[Boost-users] Tokenizer usage, combining escaped_list_ and char_?

24 Jan 2006


      I'm attempting to process a scripting language from a file through tokenizer (only recently found out about Spirit, more on that later), and am having difficulties, namely, in processing input like this: 
"[ ExampleRoutine input;
    switch( input.messageNumber ) 
    { 
        1: "Number 1"; 
        2: "Stand. On one foot 
                    (and jump around)"; 
        3: ! a comment to be ignored
            input.messageNumber = 1;
            break;
    }
];" 
The ending quotes mark the input as a string literal, the internal are part of the file.
The problem comes from the fact that I need to process certain separators as tokens, such as braces, parentheses, periods, end lines, etc, but also allow escape characters in the case of the quotes, which should be treated as one returned token.
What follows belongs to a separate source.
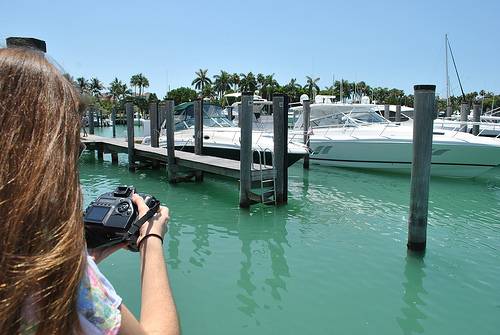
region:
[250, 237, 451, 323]
Barely rippling, green-blue water.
My current method of processing this is:
typedef char_separator<char>    CharSep;
typedef tokenizer<CharSep>     CharTokenizer;
typedef CharTokenizer::iterator   CTokenIter;
const CharSep g_RoutineSep(" \t\n,", "\"';[]{}()<>.!");
#define S_QUOTE "\""
...
// meanwhile, inside a function body
CharTokenizer tok( getRoutineFromFile(), g_RoutineSep );
CTokenIter curTok( tok.begin() );
for(; ( curTok != tok.end() ) && ( *curTok != S_CBRACKET ); ++curTok )
{
    string curWord;
    if( ( *curTok == S_QUOTE )
    {
        for(++curTok; ( *curTok != S_QUOTE ) && ( curTok != tok.end() ); ++curTok)
        {
            curWord += *curTok + ' ';
            // sure, we could check to see if *curTok is a punctation mark, and if so
            // not include that last space, but a better way must exist!
        }
    }
    else
    {
        // assume it's a command word, and process it here
    }
} 
   
Of course, this is prone to gross misinterpretation, as "switch( input.messageNumber )" 
would be handled in each iteration as "switch", "(", "input", ".", "messageNumber", ")".
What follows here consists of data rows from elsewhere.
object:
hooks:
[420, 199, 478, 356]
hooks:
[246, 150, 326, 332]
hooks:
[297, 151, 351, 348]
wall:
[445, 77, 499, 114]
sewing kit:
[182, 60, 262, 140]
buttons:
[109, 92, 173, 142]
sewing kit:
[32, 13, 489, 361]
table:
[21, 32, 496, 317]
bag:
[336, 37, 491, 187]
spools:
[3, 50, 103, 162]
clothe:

Yet, this same functionality breaks the string literal into unnatural spacings, as the above code would turn it into "Stand . On one foot ( and jump around ) ", which isn't desired.
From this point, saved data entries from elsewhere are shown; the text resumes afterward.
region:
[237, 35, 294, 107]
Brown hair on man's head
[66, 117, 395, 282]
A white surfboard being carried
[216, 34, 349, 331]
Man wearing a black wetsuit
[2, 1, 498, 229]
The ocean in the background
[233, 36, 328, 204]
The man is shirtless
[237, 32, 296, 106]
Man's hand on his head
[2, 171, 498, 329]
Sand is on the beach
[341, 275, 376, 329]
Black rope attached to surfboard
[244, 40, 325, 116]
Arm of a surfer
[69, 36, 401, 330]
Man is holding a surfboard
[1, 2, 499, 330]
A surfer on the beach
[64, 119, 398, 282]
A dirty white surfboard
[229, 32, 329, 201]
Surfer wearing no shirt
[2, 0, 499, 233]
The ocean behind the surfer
However, as it stands, escape_list_separator doesn't return the separators, it just acts upon them, so all that fancy operator parsing isn't possible out of the box, requiring breaking things like "switch(" and "input.messageNumber" into separate things. Possible, yes, but extra work.
So, the question. Could my needs be satisfied by defining my own TokenizerFunction, and if so, is there a simpler/more exhaustive reference besides the page?
Or, conversely, is it time to look into Spirit?
-  Veni, Vidi, Vemaili. I came, I saw, I replied. -- Jeremy Tudisco, circa now.